Typ Get-Help Get-SCXSSHCredential
voor informatie over het ophalen van een SSH-referentieobject.
Type: | CredentialSet |
Position: | Named |
Default value: | None |
Vereist: | False |
Pijplijninvoer accepteren: | False |
Jokertekens accepteren: | False |
-SshPort
Hiermee geeft u de poort die moet worden gebruikt voor SSH-communicatie met de host. Als dit niet is opgegeven, wordt de standaardwaarde van 22 gebruikt.
Type: | Int32 |
Position: | Named |
Default value: | None |
Vereist: | False |
Pijplijninvoer accepteren: | False |
Jokertekens accepteren: | False |
-WsManCredential
Hiermee geeft u een referentie op die wordt gebruikt voor communicatie met beperkte bevoegdheden via WS-Management.
Typ een gebruikersnaam, zoals User01 of voer een PSCredential--object in, zoals een object dat wordt geretourneerd door de Get-Credential-cmdlet.

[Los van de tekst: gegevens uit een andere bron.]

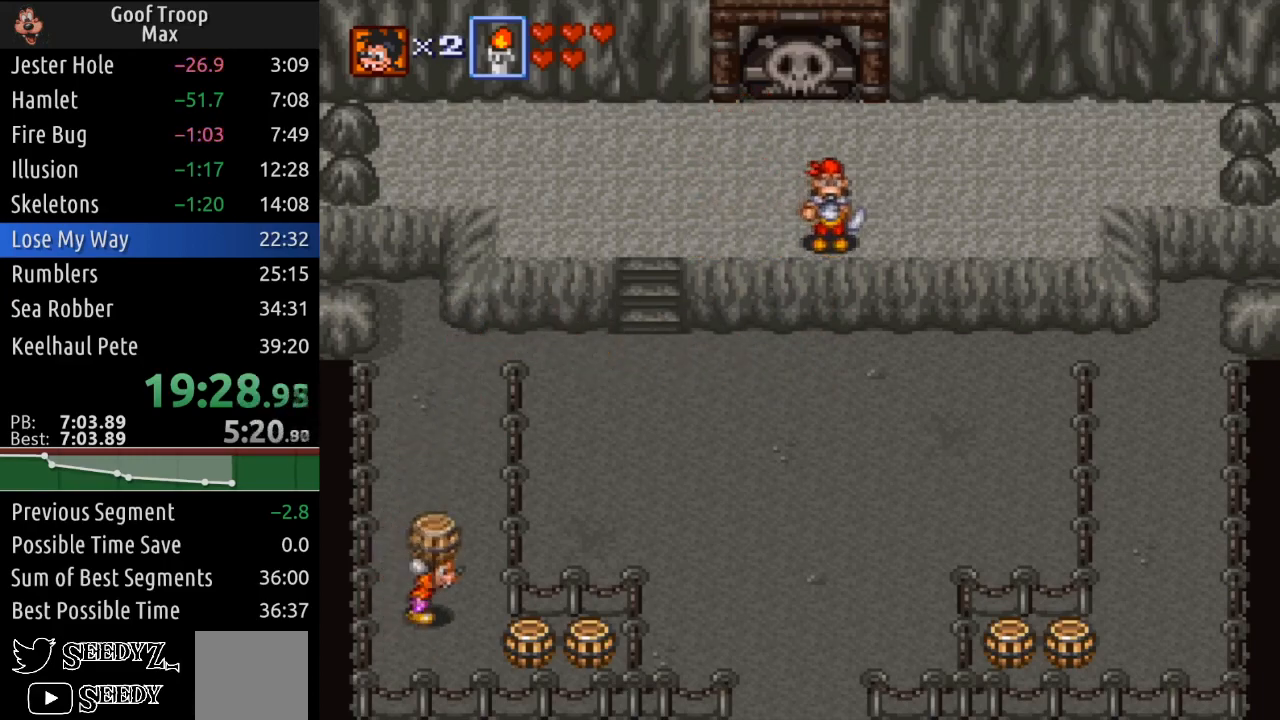
{"buttons": ["DPAD_UP"], "left_stick": "center", "right_stick": "center", "events": [[17, "DPAD_RIGHT", "up"]]}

Wanneer u een gebruikersnaam typt, wordt u gevraagd om een wachtwoord.
Typ Get-Help Get-Credential
voor meer informatie.
Type: | PSCredential |
Position: | Named |
Default value: | None |
Vereist: | False |
Pijplijninvoer accepteren: | False |
Jokertekens accepteren: | False |
Uitvoerwaarden
DiscoveryResult
Deze cmdlet retourneert een matrix van DiscoveryResult-objecten die het detectieresultaat vertegenwoordigen voor elke doelcomputer waarvoor detectie is gepland.